(INSTRUCTIONS)
- 1) In the Mathematica excerpt, transcribe the stretch from "Find an instance" through "1) == (1 + I) (1 - z).".
- 2) According to the Mathematica excerpt, at what value of z does FindInstance find that the equality fails?
- 3) Summarize the Mathematica excerpt in two sentences.
:: SOURCE TEXT ::
Does the equality hold for all complex values of $z$:

With[{a = (-2 I (z - 1))/((z - I) (1 + I))}, 
 With[{eqns = {(-2 + a (1 + I))/(a - 1), (1 + I) (1 - z)}}, 
  Resolve[ForAll[z, Equal @@ eqns], Complexes]]]

False

Find an instance where equality doesn't hold:

With[{a = (-2 I (z - 1))/((z - I) (1 + I))}, 
 With[{eqns = {(-2 + a (1 + I))/(a - 1), (1 + I) (1 - z)}},
  {z, eqns} /. FindInstance[! Equal @@ eqns, z, Complexes]]]

{0, {${\frac{8}{5}+\frac{4 i}{5}, 1+i }$}}

If you are wondering what Equal @@ eqns means, it is basically same as (-2 + a (1 + I))/(a - 1) == (1 + I) (1 - z).

Solutions do exist, though:

With[{a = (-2 I (z - 1))/((z - I) (1 + I))}, 
 With[{eqns = {(-2 + a (1 + I))/(a - 1), (1 + I) (1 - z)}}, 
  Resolve[Exists[z, Equal @@ eqns], Complexes]]]

True

And solutions are...
:::
:: EXERCISE DATA ::
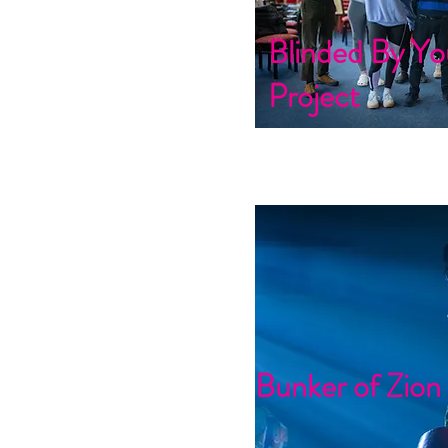
Blinded By Yo
Project
Bunker of Zion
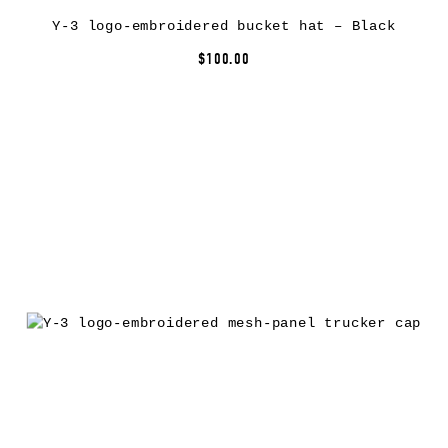
Y-3 logo-embroidered bucket hat – Black
$100.00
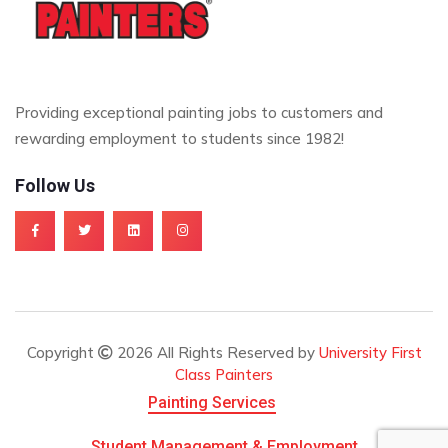
Providing exceptional painting jobs to customers and
rewarding employment to students since 1982!
Follow Us
Copyright
2026 All Rights Reserved by
University First
Class Painters
Painting Services
Student Management & Employment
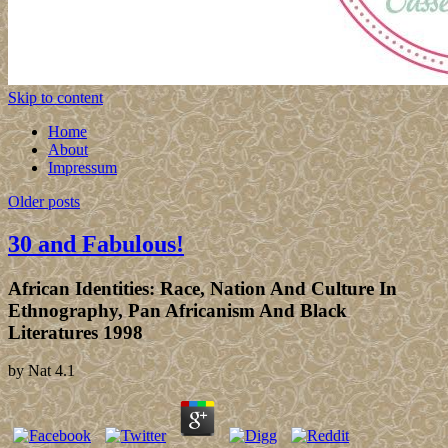
Skip to content
Home
About
Impressum
Older posts
30 and Fabulous!
African Identities: Race, Nation And Culture In
Ethnography, Pan Africanism And Black
Literatures 1998
by
Nat
4.1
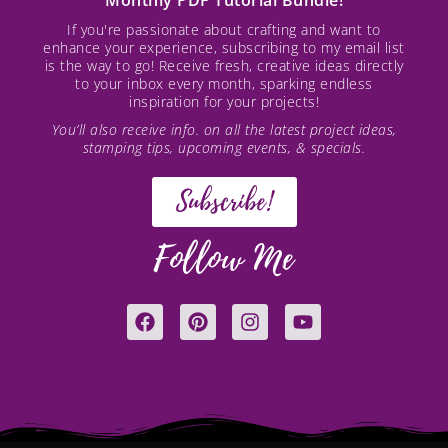
If you're passionate about crafting and want to
enhance your experience, subscribing to my email list
is the way to go! Receive fresh, creative ideas directly
to your inbox every month, sparking endless
inspiration for your projects!
You’ll also receive info. on all the latest project ideas,
stamping tips, upcoming events, & specials.
Subscribe!
Follow Me
F
P
I
Y
a
i
n
o
c
n
s
u
e
t
t
t
b
e
a
u
o
r
g
b
o
e
r
e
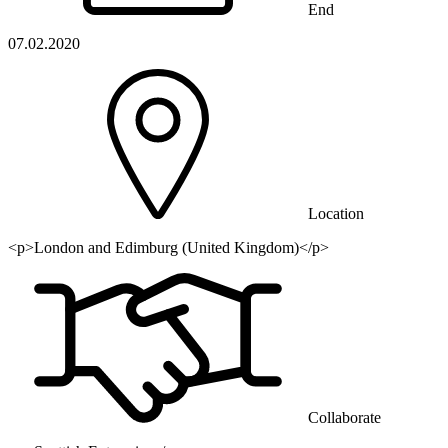
End
07.02.2020
Location
<p>London and Edimburg (United Kingdom)</p>
Collaborate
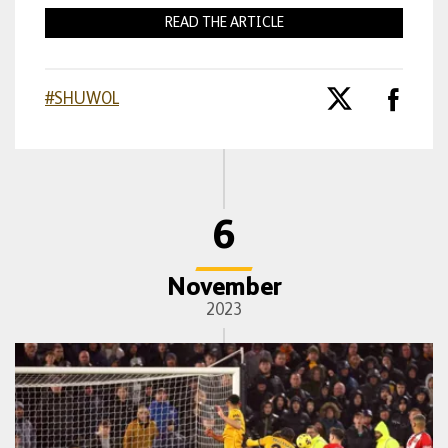
READ THE ARTICLE
#SHUWOL
6
November
2023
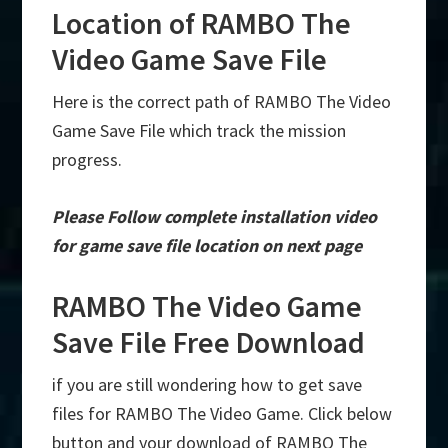
Location of RAMBO The
Video Game Save File
Here is the correct path of RAMBO The Video
Game Save File which track the mission
progress.
Please Follow complete installation video
for game save file location on next page
RAMBO The Video Game
Save File Free Download
if you are still wondering how to get save
files for RAMBO The Video Game. Click below
button and your download of RAMBO The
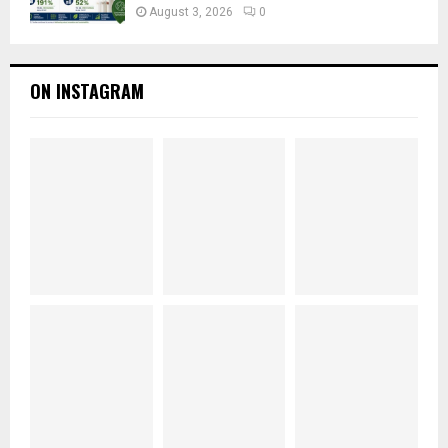
August 3, 2026
0
ON INSTAGRAM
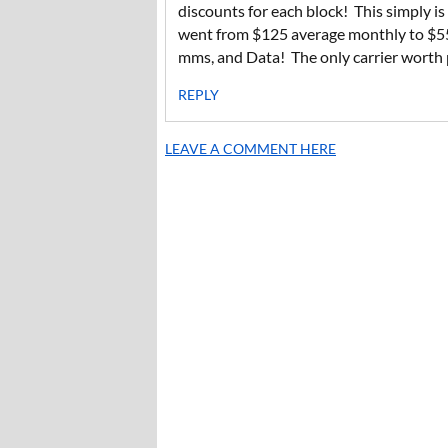
discounts for each block! This simply is
went from $125 average monthly to $55 
mms, and Data! The only carrier worth p
REPLY
LEAVE A COMMENT HERE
:::
(SOLUTIONS TO THE EXERCISE)
- 1)
Find an instance where equality doesn't hold:

With[{a = (-2 I (z - 1))/((z - I) (1 + I))}, 
 With[{eqns = {(-2 + a (1 + I))/(a - 1), (1 + I) (1 - z)}},
  {z, eqns} /. FindInstance[! Equal @@ eqns, z, Complexes]]]

{0, {${\frac{8}{5}+\frac{4 i}{5}, 1+i }$}}

If you are wondering what Equal @@ eqns means, it is basically same as (-2 + a (1 + I))/(a - 1) == (1 + I) (1 - z).

- 2) z = 0

- 3) Using Resolve with ForAll over the complexes returns False, so the equality does not hold for all complex z, and FindInstance gives z = 0 as a case where the two sides are 8/5 + 4i/5 and 1 + i. Resolve with Exists returns True, which shows that solutions do exist.